Other examples deliberative processes: UK, truth commissions like South Africa in post-conflict situations, environmental

'No problem can be solved from the same mind-set that created it' (Einstein)

Open conversations about what mattered to them in Halifax (Envision Halifax initiative). This is deeper democracy, deeper than being a politician as I used to be. Plants these ideas in a rich soil and wait for the fruits for future generations.

Success Factors:
Take off your professional cap: And speak your truth
Stuart Myiow Re-finding your identity

Innovative Practice or Strategy
Thanks for attending this unusual conference. I didn't decide going here myself, but discussed it with my (Red Indian) people. Happy that this is not an expert meeting

Crime is the end-result (or by-product) to something that was already created.

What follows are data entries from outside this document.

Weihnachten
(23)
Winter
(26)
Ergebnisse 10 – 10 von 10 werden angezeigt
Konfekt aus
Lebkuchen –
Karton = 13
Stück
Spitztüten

Its about a wrong in the bigger society.

Mainstream Practice:
Society is lost in not knowing its own true identity, like a person grown up with adoption parents will explore later what his identity is. All other problems in society are by-products of this 'old world' of not knowing ones identity.

We see only band-aid solutions in this world today. But we need to get to the source of all the problems, not just restorative justice. Our spiritual understanding needs to be restored, we can't have a God that's separated from us, because we are the creator. So we will never fix anything, because we rely on somebody else to fix things.

When the door of knowledge was opened 500 years ago, after that we cannot be unguilty anymore. We (Indian's) put up resistance against the colonisers, by people governed by their theistic constitution and democracy. Christianity Eve coming from Adam is reversed.

Alternative Vision:
Question what we have been taught, what we have been shown and lived by example. We can see somehow something is wrong and we could have inherited a different world. But that's not the way it: So look at what has been handed down and see what we can change.

Long before the natives were colonised, the non-natives were colonised in the mind by 'ideas' that don't fit in the real world, that approach people as cattle or a commodity. In justice people feel there is a whole industry around them. Like slavery, like punishing a Rotweyler when it bites after having been trained to do so. Enslaved by the governance system in place in this world.

There was native true freedom, not as believed in by democracy, because it was put in the hands of the women in whose belly's they grow as generators of life (land and name comes from female line). If this is taught from the time they are in their mother's belly, they have a sense of purpose and place. All women are mothers and all men uncles, so we don't loose respect.

Key Challenges:
Get identity back. Everybody is a child of your mother - your father could be anybody. In Indian society man could be chiefs, but appointed by women and could be withdrawn (without process or impeachment) at any time.

Top of the world is the South Pole (that's why the hole in the ozone was first seen there). We tend to see everything upside down: Wrong perception of life. As long as we look upside down we can't start fixing.

We need the mindset that we came for to this earth (which could not be found anywhere else). Constitution of the USA, regarded as 'the best' was based on the Five Nation Confederacy of the Red Indian. The evil mind cannot be trusted among our children. Two things deserved death: rape and high treason (other things are all judged at their own merit).

Overcoming Challenges:
Give governance back into the hands of the women. The non-natives come increasingly to learn these things from the natives. Then education can teach the right things about identity Doors to the native nations were always open (wasn't the smartest thing from the beginning...), but the doors and arms are still open. 500 years now seems long, but later it's a flash in the path.

Moving from the Fringe to the Mainstream:
Let's cut the crap.
Q to Danny Why could you not have the truth in politics? Why could you not stay in politics?
Danny (I leave also for family health reasons, but beyond that:) I wanted to read a poem at my inauguration as leader of my party. That wasn't appreciated, so I felt needing to leave. I am thankful I can share it with you:

If you always believe what you have always believed,
You will always feel the way you always felt.
If you always feel the way you always felt,
You will always think the way you always thought.
If you always think the way you always thought,
You will always do what you've always done.
If you always do what you have always done,
You will always get what you have always gotten.
If there is no change there is no change
Q Is the problem coming from and only in the West? Or is it all-over?
Stuart The words become all else: Thanks to creation and open up their minds. Two boys had mobalised many people behind them. One apologised, the other accepted and expressed understanding where the other came from.

The problem is not just a white-men thing (problem), it's non-native. Colonised is first up in the mind, than the body follows along.
Q Is there a problem or advantage for you being a female judge?
Tashi My authority as a female is equal, but women are more open to express themselves to me and access justice.